Publish date:

SWING EVOLUTION

Author:

A DECADE-BY-DECADE LOOK AT SOME OF THE MOST INFLUENTIAL STROKES IN BASEBALL HISTORY, INCLUDING THE SIZE OF EACH PRACTITIONER'S TYPICAL BAT

1910s

TY COBB

PLAYING PEPPER

(34.5", 44 OZ.)

Erect setup with feet close together. Huge hitch. Bat held with hands apart at first, then together in load position. Barrel stayed flat.

1920s

BABE RUTH

THE HOME RUN SWING

(36", 42 OZ.)

Contact sacrificed for power. Athletic setup. Low hands, bat tipped as a trigger, forward stride to a firm front side. Swing path slightly upward.

1930s

MEL OTT

THE LEG KICK

(36", 37 OZ.)

One of the kick's first practitioners and an extremist—he stepped high and far.
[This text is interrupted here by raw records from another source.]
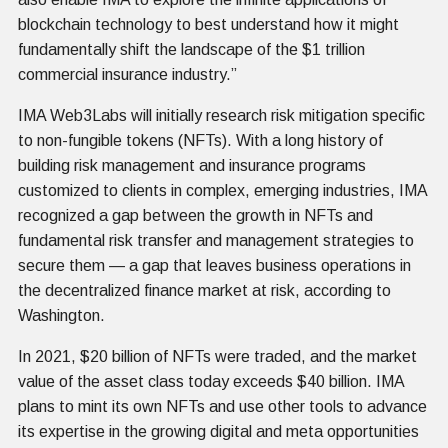
blockchain technology to best understand how it might
fundamentally shift the landscape of the $1 trillion
commercial insurance industry.”
IMA Web3Labs will initially research risk mitigation specific
to non-fungible tokens (NFTs). With a long history of
building risk management and insurance programs
customized to clients in complex, emerging industries, IMA
recognized a gap between the growth in NFTs and
fundamental risk transfer and management strategies to
secure them — a gap that leaves business operations in
the decentralized finance market at risk, according to
Washington.
In 2021, $20 billion of NFTs were traded, and the market
value of the asset class today exceeds $40 billion. IMA
plans to mint its own NFTs and use other tools to advance
its expertise in the growing digital and meta opportunities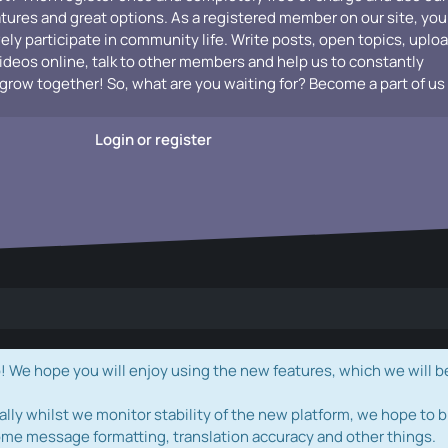
atures and great options. As a registered member on our site, you
vely participate in community life. Write posts, open topics, uplo
videos online, talk to other members and help us to constantly
grow together! So, what are you waiting for? Become a part of us
Login or register
e hope you will enjoy using the new features, which we will b
ally whilst we monitor stability of the new platform, we hope to b
ome message formatting, translation accuracy and other things.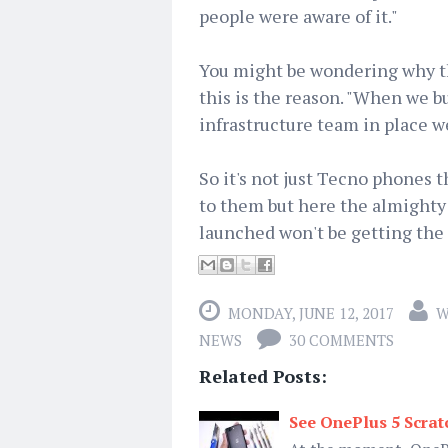
people were aware of it."
You might be wondering why th
this is the reason. "When we b
infrastructure team in place w
So it's not just Tecno phones 
to them but here the almighty
launched won't be getting the 
MONDAY, JUNE 12, 2017
W
NEWS
30 COMMENTS
Related Posts:
See OnePlus 5 Scrat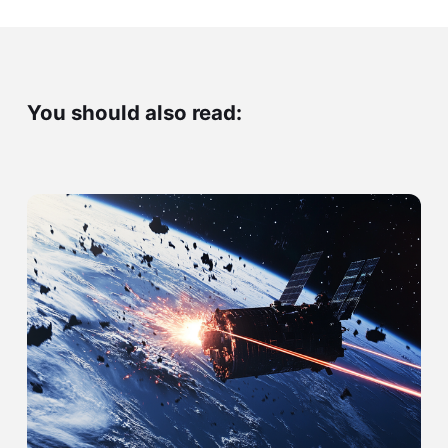
You should also read: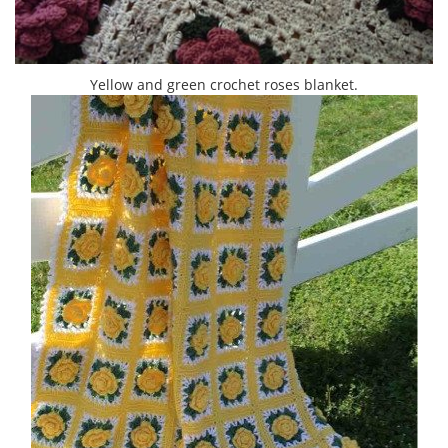
Yellow and green crochet roses blanket.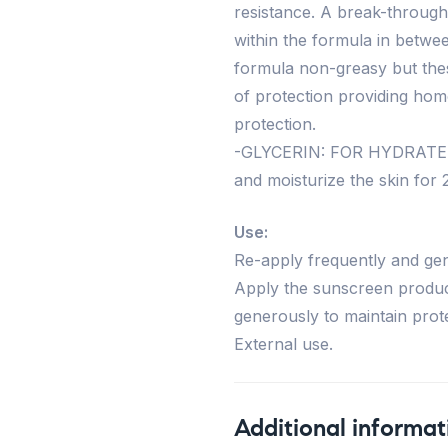
resistance. A break-through 
within the formula in betwe
formula non-greasy but the
of protection providing hom
protection.
-GLYCERIN: FOR HYDRATED,
and moisturize the skin for 2
Use:
Re-apply frequently and gen
Apply the sunscreen produc
generously to maintain prote
External use.
Additional informat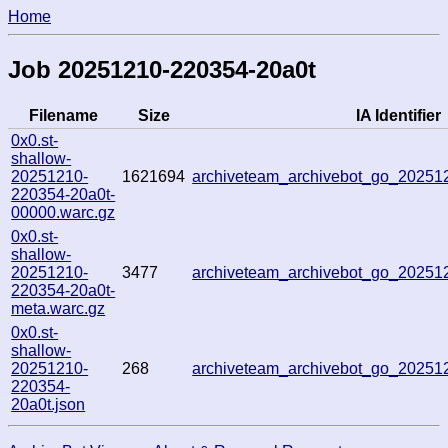
Home
Job 20251210-220354-20a0t
Filename
Size
IA Identifier
0x0.st-
shallow-
20251210-
1621694
archiveteam_archivebot_go_2025
220354-20a0t-
00000.warc.gz
0x0.st-
shallow-
20251210-
3477
archiveteam_archivebot_go_2025
220354-20a0t-
meta.warc.gz
0x0.st-
shallow-
20251210-
268
archiveteam_archivebot_go_2025
220354-
20a0t.json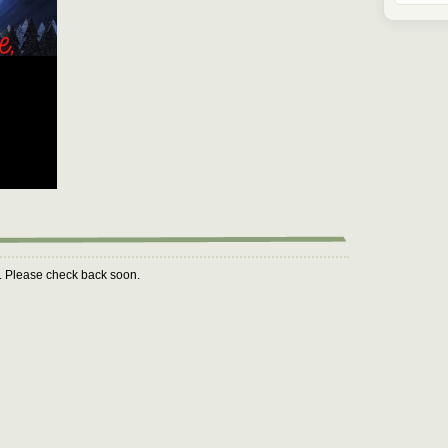
m. Please check back soon.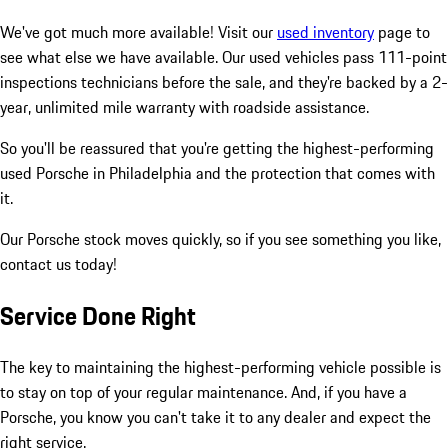
We've got much more available! Visit our
used inventory
page to
see what else we have available. Our used vehicles pass 111-point
inspections technicians before the sale, and they're backed by a 2-
year, unlimited mile warranty with roadside assistance.
So you'll be reassured that you're getting the highest-performing
used Porsche in Philadelphia and the protection that comes with
it.
Our Porsche stock moves quickly, so if you see something you like,
contact us today!
Service Done Right
The key to maintaining the highest-performing vehicle possible is
to stay on top of your regular maintenance. And, if you have a
Porsche, you know you can't take it to any dealer and expect the
right service.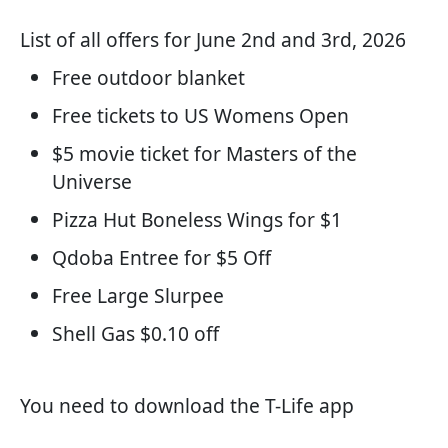
List of all offers for June 2nd and 3rd, 2026
Free outdoor blanket
Free tickets to US Womens Open
$5 movie ticket for Masters of the
Universe
Pizza Hut Boneless Wings for $1
Qdoba Entree for $5 Off
Free Large Slurpee
Shell Gas $0.10 off
You need to download the T-Life app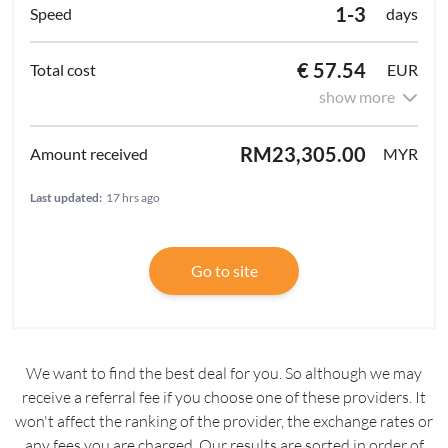
1-3
days
€ 57.54
EUR
show more
RM23,305.00
MYR
Last updated:
17 hrs ago
Go to site
We want to find the best deal for you. So although we may
receive a referral fee if you choose one of these providers. It
won't affect the ranking of the provider, the exchange rates or
any fees you are charged. Our results are sorted in order of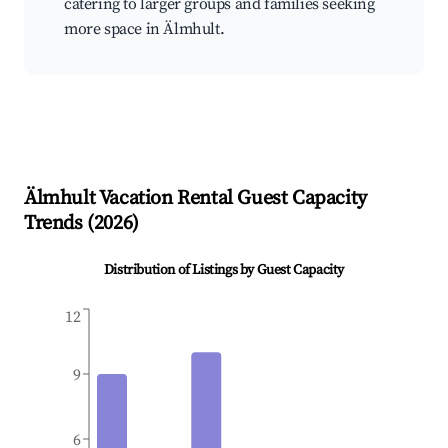
catering to larger groups and families seeking
more space in Älmhult.
Älmhult
Vacation Rental Guest Capacity
Trends (
2026
)
Distribution of Listings by Guest Capacity
12
9
6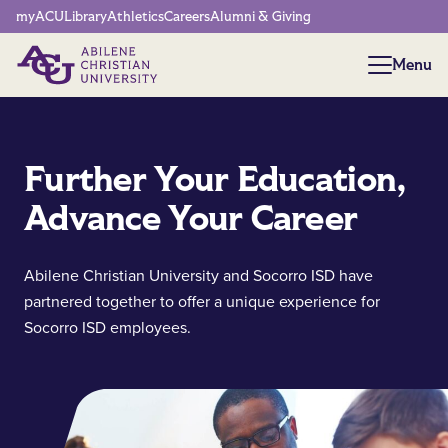
Network Menu
myACU
Library
Athletics
Careers
Alumni & Giving
Menu
Menu
Further Your Education,
Advance Your Career
Abilene Christian University and Socorro ISD have
partnered together to offer a unique experience for
Socorro ISD employees.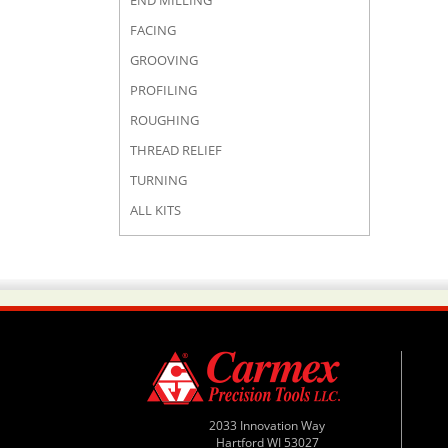
END MILLING
FACING
GROOVING
PROFILING
ROUGHING
THREAD RELIEF
TURNING
ALL KITS
2033 Innovation Way
Hartford WI 53027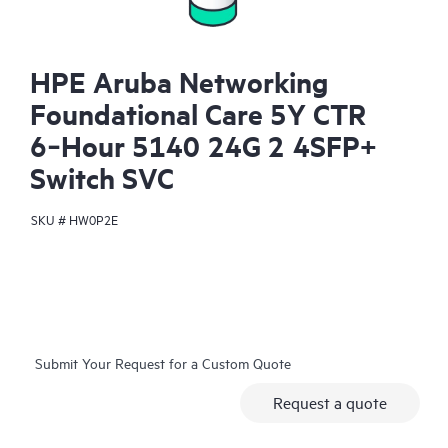
HPE Aruba Networking
Foundational Care 5Y CTR
6‑Hour 5140 24G 2 4SFP+
Switch SVC
SKU #
HW0P2E
Submit Your Request for a Custom Quote
Request a quote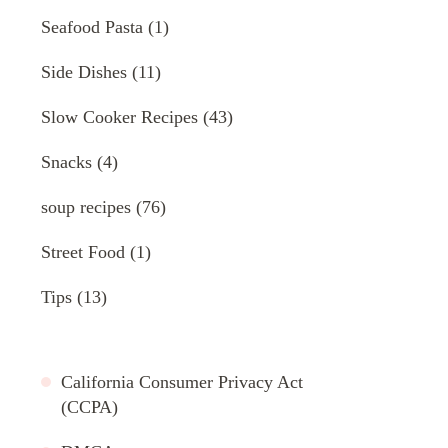
Seafood Pasta
(1)
Side Dishes
(11)
Slow Cooker Recipes
(43)
Snacks
(4)
soup recipes
(76)
Street Food
(1)
Tips
(13)
California Consumer Privacy Act
(CCPA)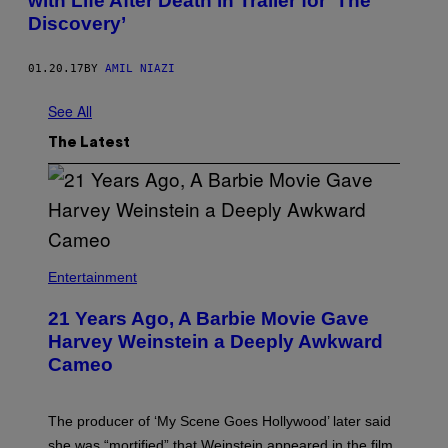
with Life After Death in Trailer for ‘The
Discovery’
01.20.17
BY
AMIL NIAZI
See All
The Latest
Entertainment
21 Years Ago, A Barbie Movie Gave
Harvey Weinstein a Deeply Awkward
Cameo
The producer of ‘My Scene Goes Hollywood’ later said
she was “mortified” that Weinstein appeared in the film.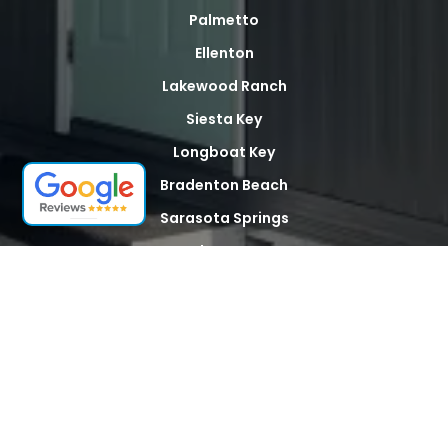
Palmetto
Ellenton
Lakewood Ranch
Siesta Key
Longboat Key
Bradenton Beach
Sarasota Springs
North Sarasota
Palma Sola
Whitfield
Desoto Acres
The Meadows
Tallevast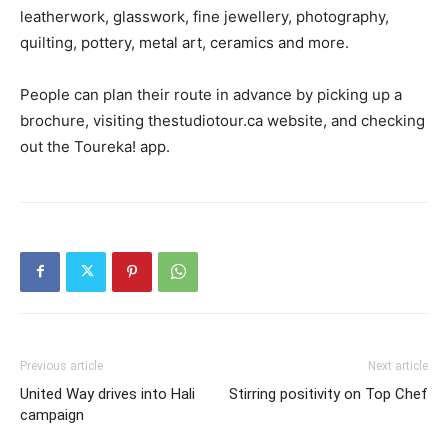
leatherwork, glasswork, fine jewellery, photography,
quilting, pottery, metal art, ceramics and more.
People can plan their route in advance by picking up a
brochure, visiting thestudiotour.ca website, and checking
out the Toureka! app.
Previous article
Next article
United Way drives into Hali
Stirring positivity on Top Chef
campaign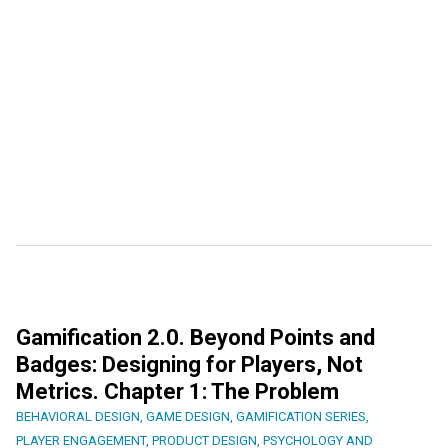
Gamification 2.0. Beyond Points and
Badges: Designing for Players, Not
Metrics. Chapter 1: The Problem
BEHAVIORAL DESIGN
,
GAME DESIGN
,
GAMIFICATION SERIES
,
PLAYER ENGAGEMENT
,
PRODUCT DESIGN
,
PSYCHOLOGY AND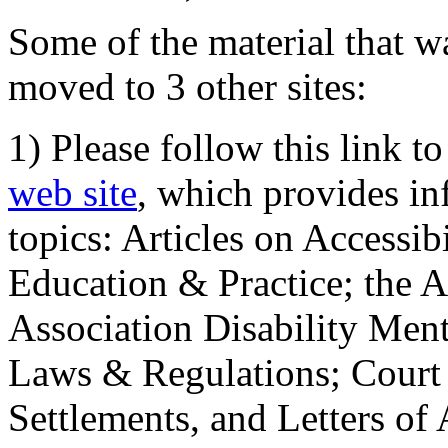
Some of the material that wa
moved to 3 other sites:
1) Please follow this link t
web site
, which provides in
topics: Articles on Accessi
Education & Practice; the 
Association Disability Ment
Laws & Regulations; Court 
Settlements, and Letters of 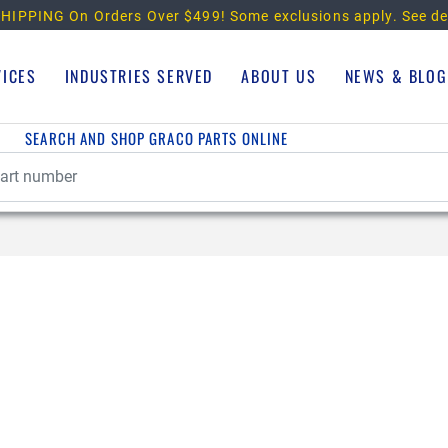
HIPPING On Orders Over $499!
Some exclusions apply. See de
VICES
INDUSTRIES SERVED
ABOUT US
NEWS & BLOG
SEARCH AND SHOP GRACO PARTS ONLINE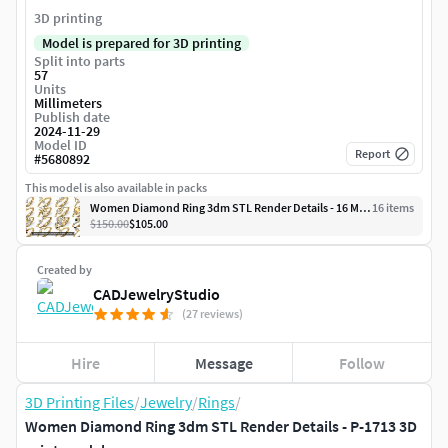
3D printing
Model is prepared for 3D printing
Split into parts
57
Units
Millimeters
Publish date
2024-11-29
Model ID
Report
#
5680892
This model is also available in packs
Women Diamond Ring 3dm STL Render Details - 16 Modals
16
item
s
$150.00
$105.00
Created by
CADJewelryStudio
(27 reviews)
Hire
Message
Follow
3D Printing Files
/
Jewelry
/
Rings
/
Women Diamond Ring 3dm STL Render Details - P-1713 3D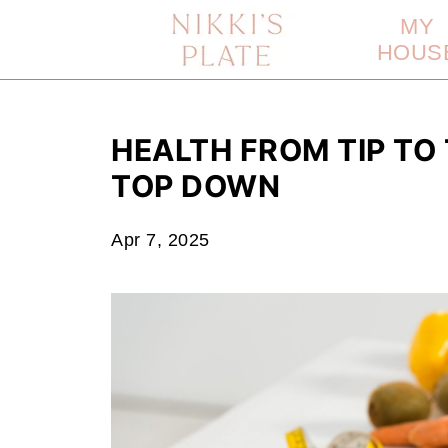
MY
HOUS
HEALTH FROM TIP TO
TOP DOWN
Apr 7, 2025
Using a windup style, he also had an enormous hitch, with hands dropping to mid-thigh.

1940s

JOE DIMAGGIO

ROTATIONAL HITTING

(36", 35 OZ.)

Feet wide apart. Hands preset; no hitch. Great speed in hips and core during a full, fast turn. Flat bat path.

1950s

TED WILLIAMS

UPWARD PATH

(35", 33 OZ.)

Hands started low and hitched. Swing on a slight upward path to equal the downward path of the pitch. Hips fired before hands.

1960s

PETE ROSE

FLAT SWING

(35", 33 OZ.)

Bat held flat and stayed level through the zone. Economy of movement, including little to none by the head. Prioritized contact over power.

1970s

GEORGE BRETT

WEIGHT SHIFT

(34", 31 OZ.)

Transfer of weight from a firm back side to a firm front side. Emphasis was on full extension, promoting a one-hand, high finish.

1980s

TONY GWYNN

LINEAR HITTING

(32", 31 OZ.)

The principles: Take the knob to the ball. Stay inside the ball. Let the ball get deep. Hands "pushed" the ball to the opposite field with a level stroke..

1990s

KEN GRIFFEY JR.

STORED ENERGY

(34", 31 OZ.)

Power created by "separation": the stretching of an imaginary band from the front foot, as it went forward, and the hands, which stayed back.

2000s

ALBERT PUJOLS

LINEAR + ROTATIONAL

(34.5", 33 OZ.)

Hands first worked up and back as front hip started forward. "Get the foot down on time," then let rotational forces (hips, torso, hands) take over.

2010s

JOSH DONALDSON

THE MODERN SWING

(34.5", 32.5 OZ.)

Get ready early. Leg kick and hand movement to push the barrel back. Get bat into the plane of the pitch, creating backspin and loft.